Twisted crystals enhance optical devices

A 'first-of-its-kind' optical sensor can reportedly simultaneously measure wavelength and polarisation.

Twisted moiré photonic crystals — an advanced type of optical metamaterial — have shown enormous potential in the race to engineer smaller, more capable and more powerful optical systems, say scientists at Harvard John A. Paulson School of Engineering and Applied Sciences, USA.

In collaboration with Stanford University and the University of California – Berkely, they have developed an on-chip, twisted moiré photonic crystal sensor that uses MEMS technology to control the gap and angle between the crystal layers in real time.

The sensor is said to detect and collect detailed polarisation and wavelength information simultaneously.

The layers of photonic crystals sit on vertical and rotary actuators, connected to an electrode.

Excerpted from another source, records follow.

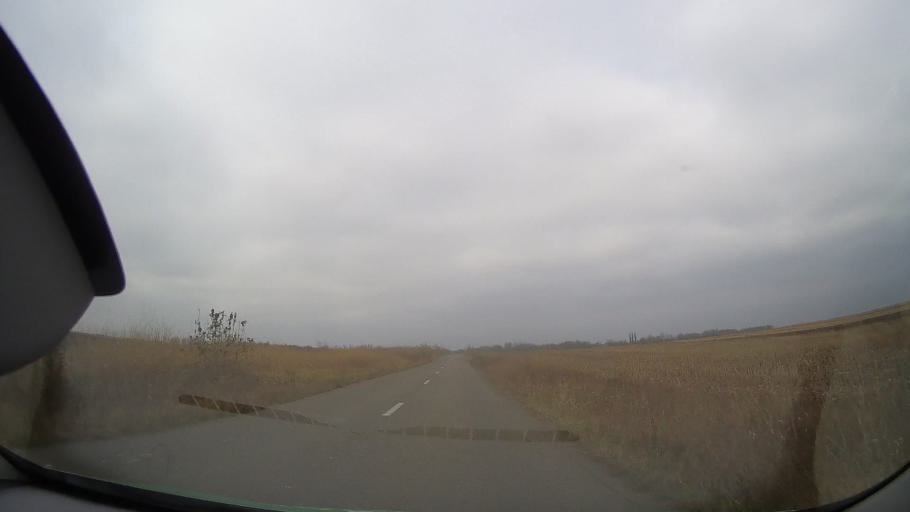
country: RO
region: Buzau
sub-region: Comuna Scutelnici
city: Scutelnici
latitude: 44.8686
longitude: 26.8908
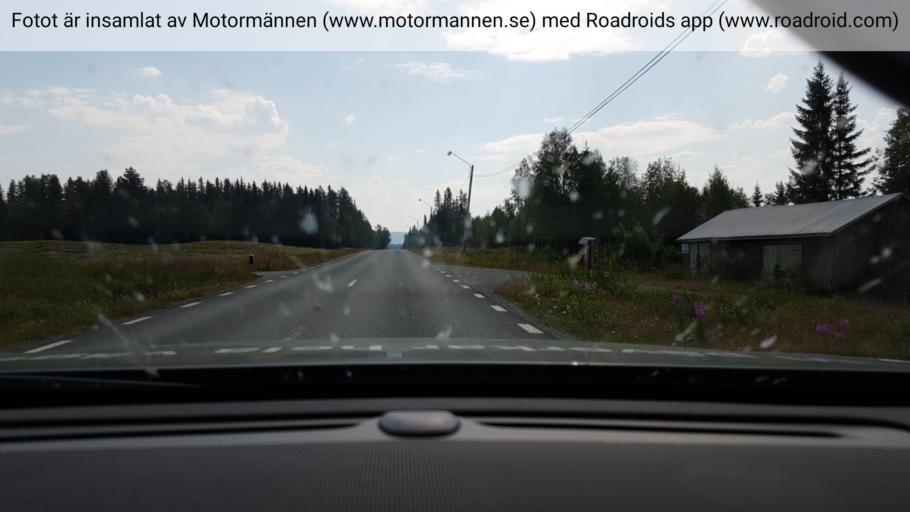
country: SE
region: Vaesterbotten
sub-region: Vilhelmina Kommun
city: Sjoberg
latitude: 65.4643
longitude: 16.0784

The researchers use the actuators to change the distance and rotational position of the layers of photonic crystals to perform simultaneous hyperspectral and hyperpolarimetric imaging — meaning every pixel captured by the sensor contains information from across the electromagnetic spectrum and detailed information about the polarisation state.

It is reportedly the first device with active tuning to demonstrate such detailed information about multiple properties of light.

The whole device is only a few millimetres in scale and can be fabricated using CMOS-compatible processes, meaning it can be mass-fabricated using standard foundry nanofabrication processes, claim the researchers.

In twisted moiré photonic crystals, how the layers twist and overlap can change how the material interacts with light.

By changing the twist angle and the spacing between layers, these materials can be fine-tuned to control and manipulate different aspects of light simultaneously, meaning the multiple optical components typically needed to simultaneous measure light’s phase, polarisation, and wavelength could be replaced with one device.